Teleradiology is playing a significant role in a major three-year international trial focused on sickle cell disease.

Teleradiology is playing a significant role in a major three-year international trial focused on sickle cell disease.

The Silent Cerebral Infarct Multicenter Transfusion (SIT) Trial requires 1880 children with sickle cell disease from 28 pediatric clinical sites in the U.S., Canada, U.K., and France to undergo a screening MRI of the brain to detect the presence of silent cerebral infarct-like lesions. The patients also receive a prerandomized (baseline) brain MRI, as well as an exit MRI.

"The imaging requirements of the SIT Trial call for independent and blinded reading of MRIs by three neuroradiologists at separate academic centers," said Bruce A. Vendt of the Electronic Radiology Laboratory (ERL) at the Mallinckrodt Institute of Radiology.

Vendt described the innovative role of teleradiology in processing and adjudicating the imaging studies in a recent paper (J Digit Imaging 2008 Apr 09 [Epub ahead of print]).

Digital studies obtained across continents are quickly transmitted to radiologists in different locations for interpretation. Each neuroradiologist performs an independent read, saves findings as a presentation state, then enters an ERL-hosted website to complete an electronic case report form.
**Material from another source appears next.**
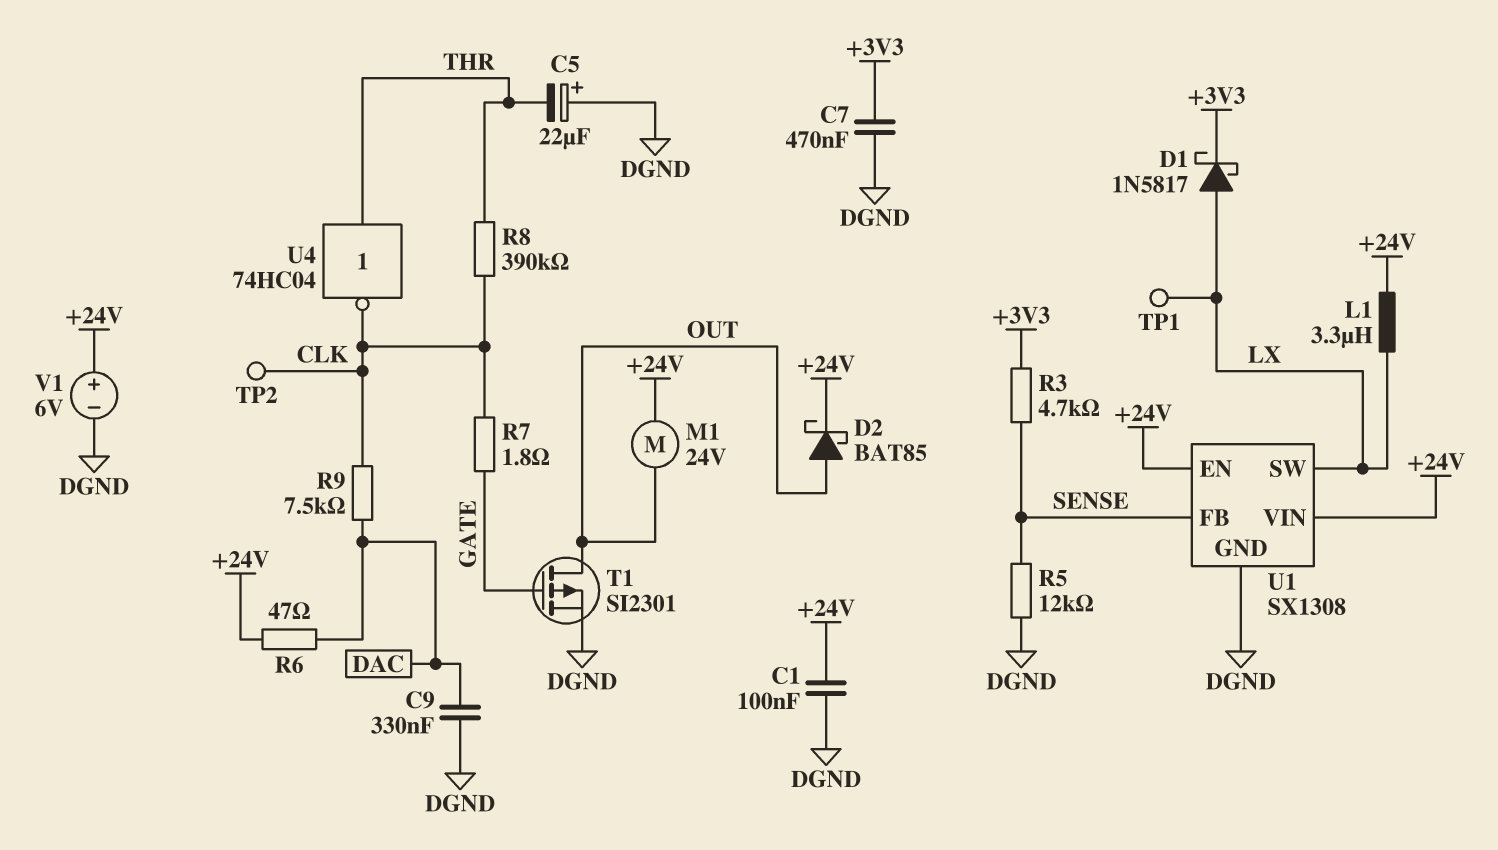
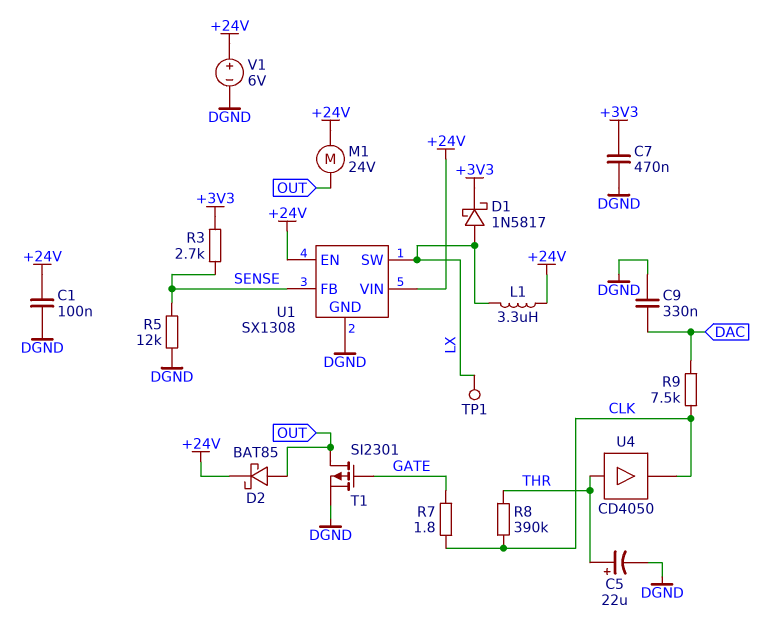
C5: 22uF (plus DGND, minus THR) -> 22uF (plus THR, minus DGND)
R3: 4.7k (+3V3, SENSE) -> 2.7k (+3V3, SENSE)
R6: 47 (+24V, DAC) -> none
TP2: test point (CLK) -> none
U4: NOT 74HC04 (in THR, out CLK) -> buffer CD4050 (in THR, out CLK)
Prior to the use of teleradiology for processing digital imaging studies for clinical trials, researchers in multicenter trials faced the slow, cumbersome task of acquiring, processing, and shipping hard-copy film - a process that often took weeks.

"The workflow developed by ERL to support the SIT Trial has resulted in an average two-day turnaround from receiving the MRI study to providing results," Vendt said.

The ERL method ensures compliance with the Health Insurance Portability and Accountability Act. Software embedded in the system strips scans of all personal information and adds unique study identifiers.

"This novel strategy helped us minimize the cost of collecting data for the SIT Trial, while at the same time meeting the requirements for timely review of the scans," Vendt said.

Use of a digital reviewing system has not only improved reader productivity but also boosted diagnostic confidence, he said.

The ERL process can easily be adapted to meet the needs of other clinical trials that require the timely review of digital studies by independent readers, according to Vendt.

"Even if time is not a critical factor, the ability of the ERL method to efficiently process digital images while minimizing the workload of radiologists makes it the ideal imaging adjudication solution for a wide range of clinical trials," he said.